** Task directions **
Update the listing from the line with "name author: (Kunth) Hanst." to the line with "collector number: 19641" by replacing "collectors" with "collected by". Leave everything else unchanged, and give only those lines.

◇ ◇ ◇ ◇

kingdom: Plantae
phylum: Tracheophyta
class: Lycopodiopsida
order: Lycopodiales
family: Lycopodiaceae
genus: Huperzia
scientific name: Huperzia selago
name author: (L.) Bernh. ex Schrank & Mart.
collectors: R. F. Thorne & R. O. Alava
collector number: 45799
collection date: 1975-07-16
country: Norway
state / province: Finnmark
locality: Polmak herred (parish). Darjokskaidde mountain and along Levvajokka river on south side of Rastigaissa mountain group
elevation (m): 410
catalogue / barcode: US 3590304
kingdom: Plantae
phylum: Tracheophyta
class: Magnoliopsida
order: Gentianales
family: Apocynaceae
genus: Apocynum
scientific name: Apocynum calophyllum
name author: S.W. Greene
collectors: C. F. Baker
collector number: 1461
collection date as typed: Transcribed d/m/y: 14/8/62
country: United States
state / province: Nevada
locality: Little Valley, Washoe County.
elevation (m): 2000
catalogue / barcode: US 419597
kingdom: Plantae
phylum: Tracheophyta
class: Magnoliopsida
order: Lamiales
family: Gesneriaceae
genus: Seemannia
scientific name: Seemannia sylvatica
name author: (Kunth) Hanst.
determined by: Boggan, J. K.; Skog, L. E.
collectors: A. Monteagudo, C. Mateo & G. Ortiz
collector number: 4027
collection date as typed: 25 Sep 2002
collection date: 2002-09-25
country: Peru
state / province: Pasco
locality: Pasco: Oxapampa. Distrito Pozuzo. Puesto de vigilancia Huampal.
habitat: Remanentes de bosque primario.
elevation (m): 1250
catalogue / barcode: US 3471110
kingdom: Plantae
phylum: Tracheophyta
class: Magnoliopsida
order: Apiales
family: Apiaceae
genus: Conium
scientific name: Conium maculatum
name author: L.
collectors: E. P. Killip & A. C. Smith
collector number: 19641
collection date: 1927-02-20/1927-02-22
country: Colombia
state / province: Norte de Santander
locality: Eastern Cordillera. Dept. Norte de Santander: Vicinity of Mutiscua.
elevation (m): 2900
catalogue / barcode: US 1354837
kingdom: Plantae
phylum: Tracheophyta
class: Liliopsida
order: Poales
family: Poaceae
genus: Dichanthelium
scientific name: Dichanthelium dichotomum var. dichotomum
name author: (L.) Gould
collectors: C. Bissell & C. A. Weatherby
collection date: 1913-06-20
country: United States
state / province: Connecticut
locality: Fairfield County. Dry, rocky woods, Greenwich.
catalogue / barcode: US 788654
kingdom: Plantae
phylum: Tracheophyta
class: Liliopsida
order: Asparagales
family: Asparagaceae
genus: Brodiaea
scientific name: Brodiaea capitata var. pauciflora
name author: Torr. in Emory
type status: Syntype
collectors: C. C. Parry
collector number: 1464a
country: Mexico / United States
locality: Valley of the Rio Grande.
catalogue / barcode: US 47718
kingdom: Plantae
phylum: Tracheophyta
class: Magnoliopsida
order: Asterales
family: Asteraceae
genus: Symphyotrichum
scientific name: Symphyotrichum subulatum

◇ ◇ ◇ ◇

** Expected answer **
name author: (Kunth) Hanst.
determined by: Boggan, J. K.; Skog, L. E.
collected by: A. Monteagudo, C. Mateo & G. Ortiz
collector number: 4027
collection date as typed: 25 Sep 2002
collection date: 2002-09-25
country: Peru
state / province: Pasco
locality: Pasco: Oxapampa. Distrito Pozuzo. Puesto de vigilancia Huampal.
habitat: Remanentes de bosque primario.
elevation (m): 1250
catalogue / barcode: US 3471110
kingdom: Plantae
phylum: Tracheophyta
class: Magnoliopsida
order: Apiales
family: Apiaceae
genus: Conium
scientific name: Conium maculatum
name author: L.
collected by: E. P. Killip & A. C. Smith
collector number: 19641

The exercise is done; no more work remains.